Problem statement: Which lines in the rows below contain the string "dist"? Copy each matching line in full, and count a match only when the letter case is the same.

--- BEGIN ---

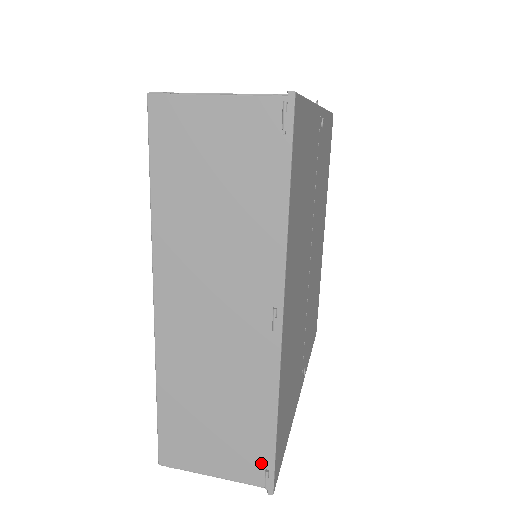
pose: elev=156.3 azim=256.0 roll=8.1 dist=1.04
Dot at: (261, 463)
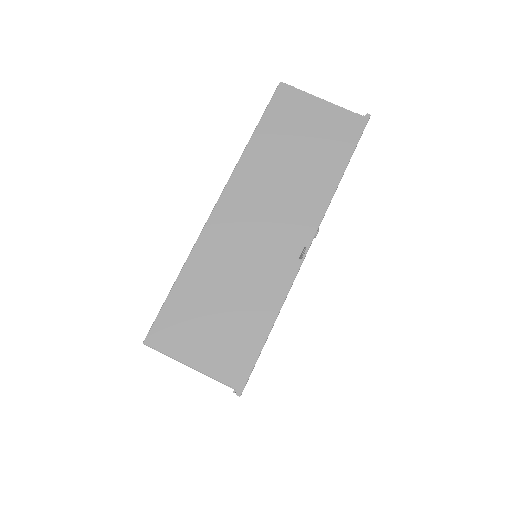
Dot at: occluded
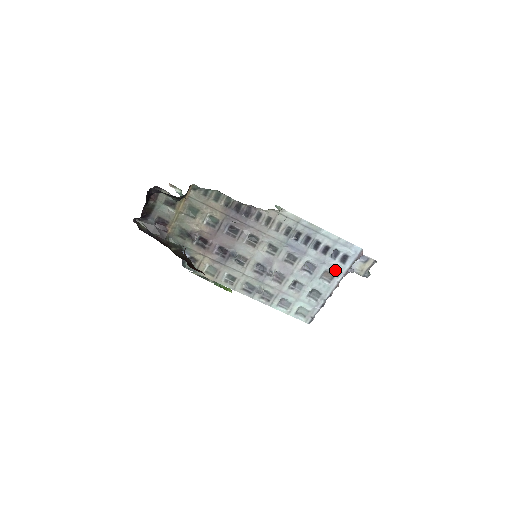
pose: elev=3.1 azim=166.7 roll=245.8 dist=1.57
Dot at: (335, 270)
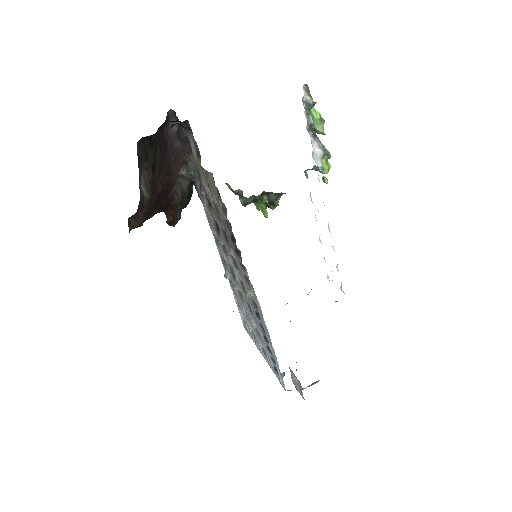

--- END ---

Output of the task:
pose: elev=156.3 azim=256.0 roll=8.1 dist=1.04
pose: elev=3.1 azim=166.7 roll=245.8 dist=1.57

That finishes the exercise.